Christine konnte sich ausmalen, dass Haralds Hang, es bloß niemandem recht machen zu wollen, seine Geschäfte erschwerte.
«Machen die Gordon-Schwestern auch nur Marketing?» Die Zwillinge gehörten zu den Winzern, die Haralds Probleme nicht hatten. Gesine Myersberger hatte Christine kürzlich sogar gefragt, warum sie denn noch keinen Bericht über die beiden gebracht hätte.
«Die Gordons sind nicht die Schlimmsten.» Harald säbelte sorgfältig und langsam an dem Brot herum. Drei Scheiben hatte er bislang geschafft.

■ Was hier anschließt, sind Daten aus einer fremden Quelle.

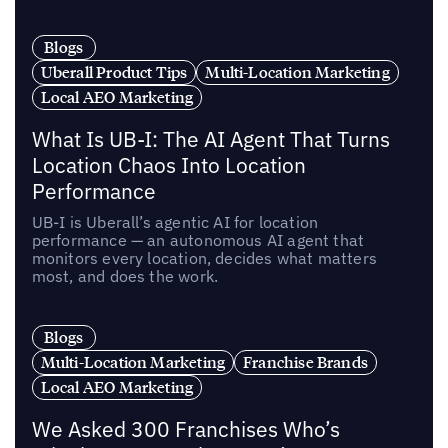
Blogs
Uberall Product Tips
Multi-Location Marketing
Local AEO Marketing
What Is UB-I: The AI Agent That Turns
Location Chaos Into Location
Performance
UB-I is Uberall’s agentic AI for location
performance — an autonomous AI agent that
monitors every location, decides what matters
most, and does the work.
Blogs
Multi-Location Marketing
Franchise Brands
Local AEO Marketing
We Asked 300 Franchises Who’s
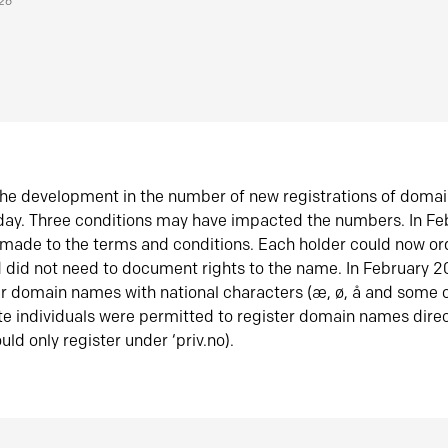
026
he development in the number of new registrations of doma
oday. Three conditions may have impacted the numbers. In F
made to the terms and conditions. Each holder could now or
did not need to document rights to the name. In February 
er domain names with national characters (æ, ø, å and some o
te individuals were permitted to register domain names direc
uld only register under ‘priv.no).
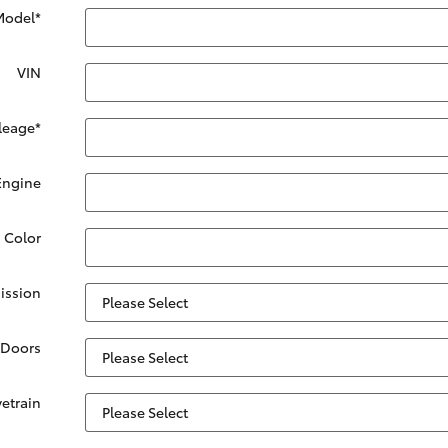
Model
*
VIN
leage
*
Engine
. Color
ission
Doors
vetrain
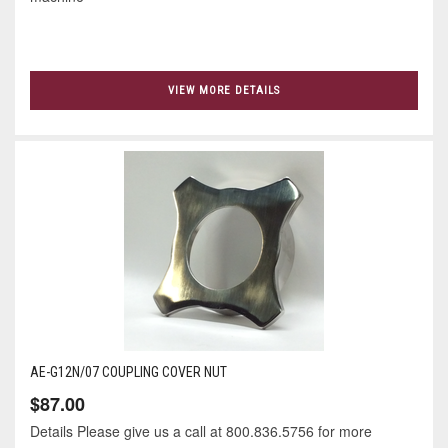
VIEW MORE DETAILS
AE-G12N/07 COUPLING COVER NUT
$87.00
Details Please give us a call at 800.836.5756 for more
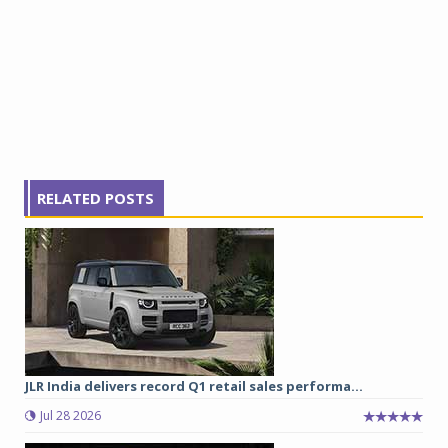
RELATED POSTS
JLR India delivers record Q1 retail sales performa...
Jul 28 2026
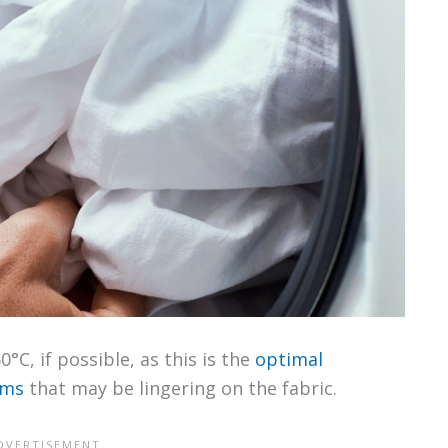
C, if possible, as this is the
optimal
rms
that may be lingering on the fabric.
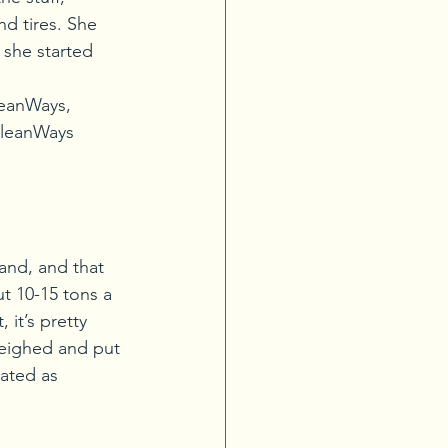
nd tires. She 
 she started 
leanWays, 
CleanWays 
and, and that 
t 10-15 tons a 
 it’s pretty 
weighed and put 
cated as 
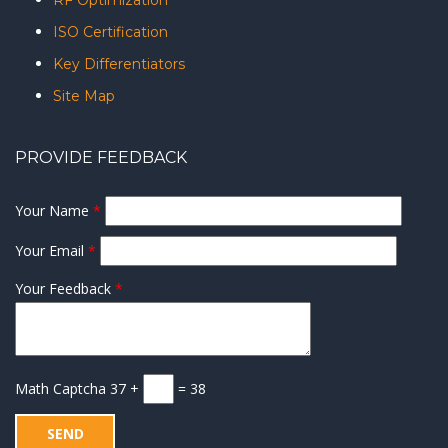
RF Optimization
ISO Certification
Key Differentiators
Site Map
PROVIDE FEEDBACK
Your Name
*
Your Email
*
Your Feedback
*
Math Captcha
37 +
= 38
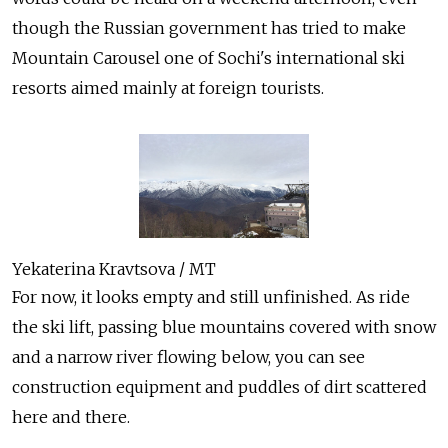
though the Russian government has tried to make
Mountain Carousel one of Sochi's international ski
resorts aimed mainly at foreign tourists.
Yekaterina Kravtsova / MT
For now, it looks empty and still unfinished. As ride
the ski lift, passing blue mountains covered with snow
and a narrow river flowing below, you can see
construction equipment and puddles of dirt scattered
here and there.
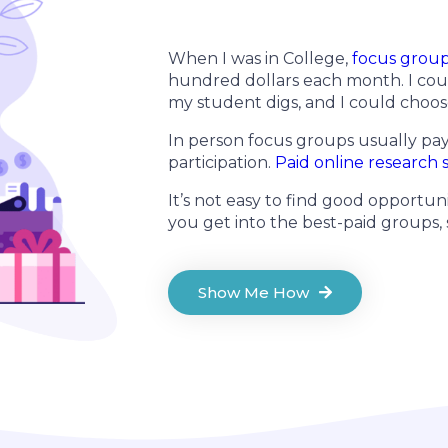
When I was in College,
focus grou
hundred dollars each month. I cou
my student digs, and I could choos
In person focus groups usually pa
participation.
Paid online research 
It’s not easy to find good opportuni
you get into the best-paid groups,
Show Me How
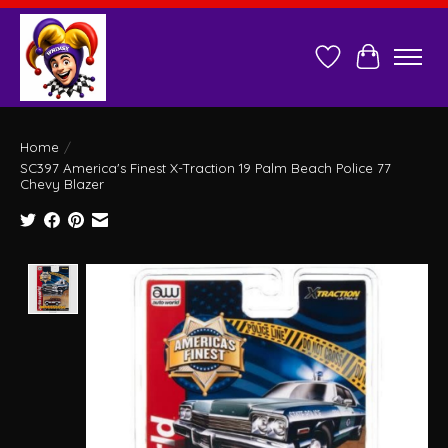
Wish List
Cart
Home
/
SC397 America's Finest X-Traction 19 Palm Beach Police 77
Chevy Blazer
Product image slideshow Items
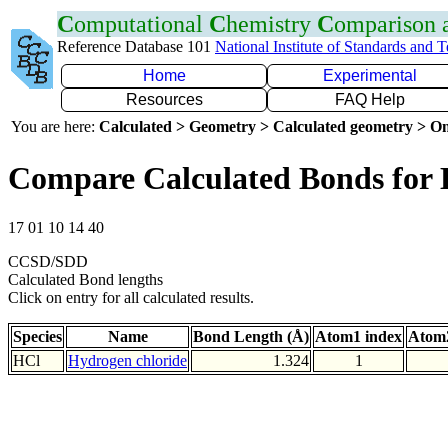
C
omputational
C
hemistry
C
omparison
Reference Database 101
National Institute of Standards and 
Home
Experimental
Resources
FAQ Help
You are here:
Calculated > Geometry > Calculated geometry > On
Compare Calculated Bonds for 
17 01 10 14 40
CCSD/SDD
Calculated Bond lengths
Click on entry for all calculated results.
Species
Name
Bond Length (Å)
Atom1 index
Atom2
HCl
Hydrogen chloride
1.324
1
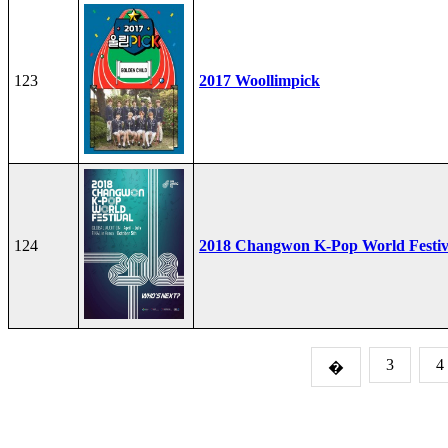
123
2017 Woollimpick
124
2018 Changwon K-Pop World Festiv
3
4
�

«Ich glaube sogar, dass sie den Terroir-Begriff verstanden haben. Einen Weinberg lieben, seine Natur, die Tiere, die auf ihm leben, und die Sonne, die ihn bescheint. Begreifen, wie der Berg wurde, was er ist: durch einfühlsame Menschenhände, durch den Respekt vor der Natur und das Herauslocken ihrer Möglichkeiten. In Jahren, in Jahrhunderten. Dieses Werk fortführen und im Keller, im Fass, in der Flasche einen Wein hervorbringen, der all das in sich trägt. Im Glas dieses Kunstwerk schmecken, an dem Mensch und Natur über Generationen gearbeitet haben und immer weiterarbeiten. Die Gordons sind noch weit entfernt davon, einen solchen Wein in die Flasche zu bringen. Immerhin, die Idee, die haben sie so ungefähr verstanden. Und damit haben sie den meisten meiner Kollegen einiges voraus.»

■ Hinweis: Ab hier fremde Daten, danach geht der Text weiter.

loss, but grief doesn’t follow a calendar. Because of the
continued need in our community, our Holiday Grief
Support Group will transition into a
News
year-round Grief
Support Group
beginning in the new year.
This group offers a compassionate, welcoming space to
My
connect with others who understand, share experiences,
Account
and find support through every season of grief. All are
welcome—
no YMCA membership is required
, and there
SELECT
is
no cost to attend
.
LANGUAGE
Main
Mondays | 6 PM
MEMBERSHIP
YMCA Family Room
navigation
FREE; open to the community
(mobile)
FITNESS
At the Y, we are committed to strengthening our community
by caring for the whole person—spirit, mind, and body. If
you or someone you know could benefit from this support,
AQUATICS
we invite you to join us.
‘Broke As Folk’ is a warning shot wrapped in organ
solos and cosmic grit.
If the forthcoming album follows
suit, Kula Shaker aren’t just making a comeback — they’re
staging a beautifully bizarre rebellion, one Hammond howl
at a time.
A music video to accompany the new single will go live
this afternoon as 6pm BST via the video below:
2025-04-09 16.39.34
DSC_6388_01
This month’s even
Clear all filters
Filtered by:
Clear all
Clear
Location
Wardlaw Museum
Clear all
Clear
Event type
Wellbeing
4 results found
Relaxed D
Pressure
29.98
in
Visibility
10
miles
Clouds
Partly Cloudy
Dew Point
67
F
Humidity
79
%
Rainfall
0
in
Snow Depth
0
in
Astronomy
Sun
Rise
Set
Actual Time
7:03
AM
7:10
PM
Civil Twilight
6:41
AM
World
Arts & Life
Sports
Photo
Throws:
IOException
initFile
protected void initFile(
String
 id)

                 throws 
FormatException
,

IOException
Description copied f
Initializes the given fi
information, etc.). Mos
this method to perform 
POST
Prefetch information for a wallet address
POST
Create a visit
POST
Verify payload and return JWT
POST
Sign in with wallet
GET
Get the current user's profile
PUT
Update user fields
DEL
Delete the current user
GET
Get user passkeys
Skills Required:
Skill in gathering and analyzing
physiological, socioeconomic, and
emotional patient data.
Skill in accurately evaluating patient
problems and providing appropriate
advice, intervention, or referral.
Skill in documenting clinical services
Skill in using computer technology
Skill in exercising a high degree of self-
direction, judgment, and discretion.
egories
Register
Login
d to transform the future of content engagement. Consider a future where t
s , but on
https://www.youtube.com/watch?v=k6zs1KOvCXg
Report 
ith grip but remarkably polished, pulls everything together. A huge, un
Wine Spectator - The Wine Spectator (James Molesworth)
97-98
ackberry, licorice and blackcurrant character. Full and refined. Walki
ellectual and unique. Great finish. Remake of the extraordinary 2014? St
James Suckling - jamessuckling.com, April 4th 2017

Der Hund bellte wieder. Harald sprang auf und blickte aus dem Küchenfenster. Ein blauer Kombi fuhr auf den Hof. Edda rief den Hund zurück. Aus dem Wagen stieg ein Ehepaar, etwa Mitte fünfzig. Er mit grauer Ponyfrisur, Jeans und Sweatshirt, sie mit Kurzhaarschnitt, halblanger Hose und bunter Bluse.
«Entschuldige», sagte Harald und lief aus der Küche. Kurz darauf konnte Christine beobachten, wie er mit lebhaften Gesten und gutgelaunter Miene auf die beiden einredete. Es schienen wichtige Leute zu sein. Plötzlich liefen Harald und seine Frau hektisch aus Christines Blickfeld. Das Paar stand eine Weile unschlüssig da, dann aber lächelten sie wie befreit. Harald und Edda begannen, Stühle, Weinflaschen und Gläser heranzutragen. Harald verschwand im Haus und stand kurz darauf wieder vor Christine in der Küche.
«Sorry. Kundschaft. Komm doch mit raus!» Er nahm das Tablett mit dem Brot in die eine Hand, die Quarkschüssel in die andere und verschwand wieder.
Das Paar nahm am Tisch Platz, und auch Harald und seine Frau setzten sich. Edda stand mehrmals wieder auf, und Christine beobachtete, wie sie zu ihren Kindern lief, die jetzt im Innenhof spielten. Zwei Söhne im Vorschulalter. Christine ging hinaus.
Am Tisch wurde Wein eingeschenkt. Harald hatte verschiedene Sorten nebeneinander aufgereiht und sagte: «Sehen Sie sich die Etiketten auf den Flaschen ganz genau an.» Pflichteifrig schob das Paar die Köpfe vor und zog sie wieder zurück, als Christine eintraf. Beide nickten ihr zu, sichtlich erleichtert darüber, dass sie nicht allein mit den Winzern probieren mussten.
Harald füllte auch für Christine ein Glas zu einem Viertel. «Also» — er streckte den Zeigefinger aus —, «wie Sie sehen, ist es ein Kabinett.» Er nahm sein eigenes Glas und hielt es an die Nase. Christine und das Paar taten es ihm gleich. Haralds Frau hatte ihren Stuhl etwas vom Tisch weggerückt und befand sich in einem rufenden Austausch mit ihren Kindern.
«Der Kabinett ist ein Wein, der in Deutschland große Tradition hat. Gehaltvoller als ein einfacher Qualitätswein, besitzt er doch etwas Spielerisches und hält sich gern in einer Sphäre zwischen Himmel und Erde auf. Er muss sich nicht entscheiden, zu welchem Element er wirklich gehört. Vielleicht ist er auch ein Tänzer, der von der einen zur anderen Schönheit wechselt, aber jede ehrlich bewundert.»
Gedämpftes Gelächter ertönte. Sollte das ein kleiner Lehrgang werden?, fragte sich Christine. Oder worauf wollte Harald hinaus?